> **INFORMATION SUPPLIED**:
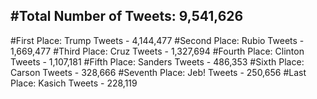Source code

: #Total Number of Tweets: 9,541,626 
---
#First Place: Trump Tweets - 4,144,477
#Second Place: Rubio Tweets - 1,669,477
#Third Place: Cruz Tweets - 1,327,694
#Fourth Place: Clinton Tweets - 1,107,181
#Fifth Place: Sanders Tweets - 486,353
#Sixth Place: Carson Tweets - 328,666
#Seventh Place: Jeb! Tweets - 250,656
#Last Place: Kasich Tweets - 228,119
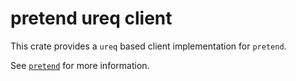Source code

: # pretend ureq client

This crate provides a `ureq` based client implementation for `pretend`.

See [`pretend`](../pretend/README.md) for more information.
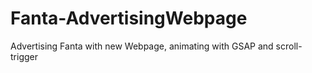 # Fanta-AdvertisingWebpage
Advertising Fanta with new Webpage, animating with GSAP and scroll-trigger
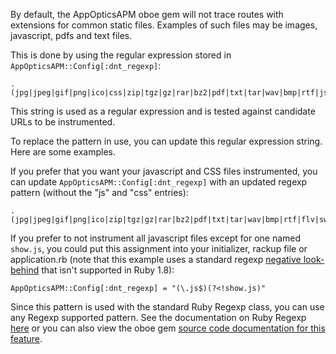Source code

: By default, the AppOpticsAPM oboe gem will not trace routes with extensions
for common static files.  Examples of such files may be images,
javascript, pdfs and text files.

This is done by using the regular expression stored in
`AppOpticsAPM::Config[:dnt_regexp]`:

    .(jpg|jpeg|gif|png|ico|css|zip|tgz|gz|rar|bz2|pdf|txt|tar|wav|bmp|rtf|js|flv|swf|ttf|woff|svg|less)$

This string is used as a regular expression and is tested against
candidate URLs to be instrumented.

To replace the pattern in use, you can update this regular expression
string.  Here are some examples.

If you prefer that you want your javascript and CSS files instrumented,
you can update `AppOpticsAPM::Config[:dnt_regexp]` with an updated regexp
pattern (without the "js" and "css" entries):

    .(jpg|jpeg|gif|png|ico|zip|tgz|gz|rar|bz2|pdf|txt|tar|wav|bmp|rtf|flv|swf|ttf|woff|svg|less)$

If you prefer to not instrument all javascript files except for one
named `show.js`, you could put this assignment into your initializer,
rackup file or application.rb (note that this example uses a standard
regexp [negative
look-behind](http://www.regular-expressions.info/lookaround.html) that
isn't supported in Ruby 1.8):

    AppOpticsAPM::Config[:dnt_regexp] = "(\.js$)(?<!show.js)"

Since this pattern is used with the standard Ruby Regexp class, you can
use any Regexp supported pattern.  See the documentation on Ruby Regexp
[here](https://www.omniref.com/ruby/2.2.0/symbols/Regexp?d=380181456&n=0#doc_uncollapsed=true&d=380181456&n=0)
or you can also view the oboe gem [source code documentation for this
feature](https://github.com/tracelytics/ruby-appoptics/blob/master/lib/appoptics/config.rb#L129).

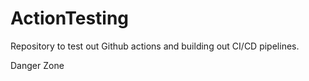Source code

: # ActionTesting
Repository to test out Github actions and building out CI/CD pipelines.

Danger Zone
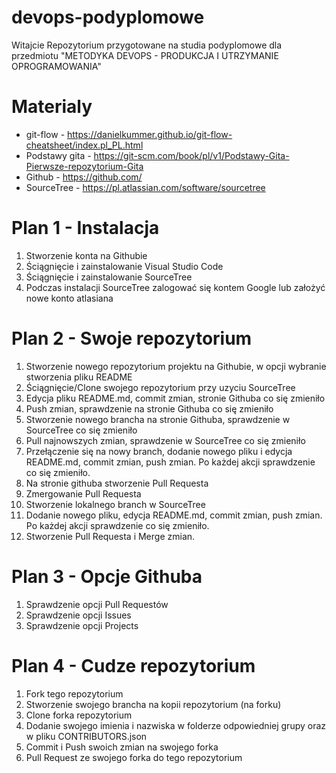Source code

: # devops-podyplomowe
Witajcie
Repozytorium przygotowane na studia podyplomowe dla przedmiotu "METODYKA DEVOPS - PRODUKCJA I UTRZYMANIE OPROGRAMOWANIA"

# Materialy

- git-flow - https://danielkummer.github.io/git-flow-cheatsheet/index.pl_PL.html
- Podstawy gita - https://git-scm.com/book/pl/v1/Podstawy-Gita-Pierwsze-repozytorium-Gita
- Github - https://github.com/
- SourceTree - https://pl.atlassian.com/software/sourcetree

# Plan 1 - Instalacja

1. Stworzenie konta na Githubie
2. Ściągnięcie i zainstalowanie Visual Studio Code
3. Ściągnięcie i zainstalowanie SourceTree
4. Podczas instalacji SourceTree zalogować się kontem Google lub założyć nowe konto atlasiana

# Plan 2 - Swoje repozytorium

1. Stworzenie nowego repozytorium projektu na Githubie, w opcji wybranie stworzenia pliku README
2. Ściągnięcie/Clone swojego repozytorium przy uzyciu SourceTree
3. Edycja pliku README.md, commit zmian, stronie Githuba co się zmieniło
4. Push zmian, sprawdzenie na stronie Githuba co się zmieniło
5. Stworzenie nowego brancha na stronie Githuba, sprawdzenie w SourceTree co się zmieniło
6. Pull najnowszych zmian, sprawdzenie w SourceTree co się zmieniło
7. Przełączenie się na nowy branch, dodanie nowego pliku i edycja README.md, commit zmian, push zmian. Po każdej akcji sprawdzenie co się zmieniło.
8. Na stronie githuba stworzenie Pull Requesta
9. Zmergowanie Pull Requesta
10. Stworzenie lokalnego branch w SourceTree
11. Dodanie nowego pliku, edycja README.md, commit zmian, push zmian. Po każdej akcji sprawdzenie co się zmieniło.
12. Stworzenie Pull Requesta i Merge zmian.

# Plan 3 - Opcje Githuba

1. Sprawdzenie opcji Pull Requestów
2. Sprawdzenie opcji Issues
3. Sprawdzenie opcji Projects

# Plan 4 - Cudze repozytorium

1. Fork tego repozytorium
2. Stworzenie swojego brancha na kopii repozytorium (na forku)
3. Clone forka repozytorium
4. Dodanie swojego imienia i nazwiska w folderze odpowiedniej grupy oraz w pliku CONTRIBUTORS.json
5. Commit i Push swoich zmian na swojego forka
6. Pull Request ze swojego forka do tego repozytorium
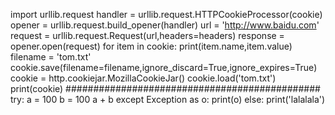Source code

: import urllib.request
handler = urllib.request.HTTPCookieProcessor(cookie)
opener = urllib.request.build_opener(handler)
url = 'http://www.baidu.com'
request = urllib.request.Request(url,headers=headers)
response = opener.open(request)
for item in cookie:
print(item.name,item.value)
filename = 'tom.txt'
cookie.save(filename=filename,ignore_discard=True,ignore_expires=True)
cookie = http.cookiejar.MozillaCookieJar()
cookie.load('tom.txt')
print(cookie)
##############################################
try:
    a = 100
    b = 100
    a + b
except Exception as o:
    print(o)
else:
    print('lalalala')

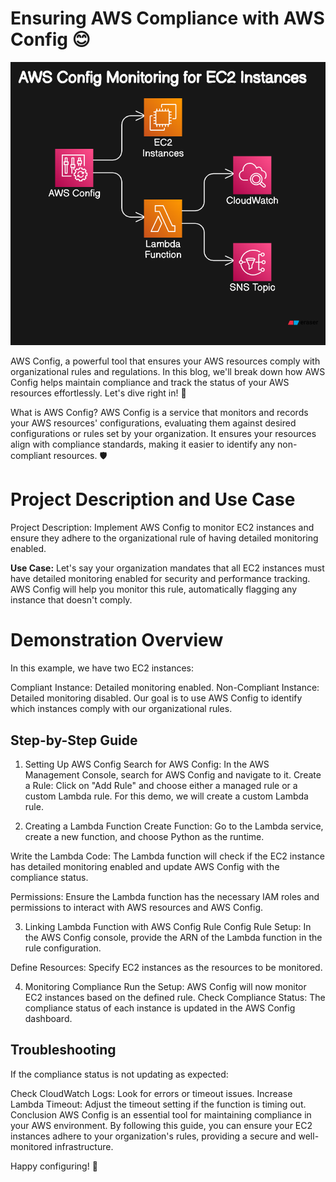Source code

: 
# Ensuring AWS Compliance with AWS Config 😊

![alt text](image.png)

AWS Config, a powerful tool that ensures your AWS resources comply with organizational rules and regulations. In this blog, we'll break down how AWS Config helps maintain compliance and track the status of your AWS resources effortlessly. Let's dive right in! 🌟

What is AWS Config?
AWS Config is a service that monitors and records your AWS resources' configurations, evaluating them against desired configurations or rules set by your organization. It ensures your resources align with compliance standards, making it easier to identify any non-compliant resources. 🛡️

# Project Description and Use Case
Project Description: Implement AWS Config to monitor EC2 instances and ensure they adhere to the organizational rule of having detailed monitoring enabled.

**Use Case:** Let's say your organization mandates that all EC2 instances must have detailed monitoring enabled for security and performance tracking. AWS Config will help you monitor this rule, automatically flagging any instance that doesn't comply.

# Demonstration Overview
In this example, we have two EC2 instances:

Compliant Instance: Detailed monitoring enabled.
Non-Compliant Instance: Detailed monitoring disabled.
Our goal is to use AWS Config to identify which instances comply with our organizational rules.

## Step-by-Step Guide

1. Setting Up AWS Config
Search for AWS Config: In the AWS Management Console, search for AWS Config and navigate to it.
Create a Rule: Click on "Add Rule" and choose either a managed rule or a custom Lambda rule. For this demo, we will create a custom Lambda rule.

2. Creating a Lambda Function
Create Function: Go to the Lambda service, create a new function, and choose Python as the runtime.

Write the Lambda Code: The Lambda function will check if the EC2 instance has detailed monitoring enabled and update AWS Config with the compliance status.

Permissions: Ensure the Lambda function has the necessary IAM roles and permissions to interact with AWS resources and AWS Config.

3. Linking Lambda Function with AWS Config Rule
Config Rule Setup: In the AWS Config console, provide the ARN of the Lambda function in the rule configuration.

Define Resources: Specify EC2 instances as the resources to be monitored.

4. Monitoring Compliance
Run the Setup: AWS Config will now monitor EC2 instances based on the defined rule.
Check Compliance Status: The compliance status of each instance is updated in the AWS Config dashboard.

## Troubleshooting

If the compliance status is not updating as expected:

Check CloudWatch Logs: Look for errors or timeout issues.
Increase Lambda Timeout: Adjust the timeout setting if the function is timing out.
Conclusion
AWS Config is an essential tool for maintaining compliance in your AWS environment. By following this guide, you can ensure your EC2 instances adhere to your organization's rules, providing a secure and well-monitored infrastructure.

Happy configuring! 🎉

> **PROMPT**: Starting at the first line of the records above, repeat every line exactly and stop after the line that contains "This crate provides". Leave the pictures out of your answer.

> **SOLUTION TO THIS PROBLEM**:
Source code

: #Total Number of Tweets: 9,541,626 
---
#First Place: Trump Tweets - 4,144,477
#Second Place: Rubio Tweets - 1,669,477
#Third Place: Cruz Tweets - 1,327,694
#Fourth Place: Clinton Tweets - 1,107,181
#Fifth Place: Sanders Tweets - 486,353
#Sixth Place: Carson Tweets - 328,666
#Seventh Place: Jeb! Tweets - 250,656
#Last Place: Kasich Tweets - 228,119
Source code

: # pretend ureq client

This crate provides a `ureq` based client implementation for `pretend`.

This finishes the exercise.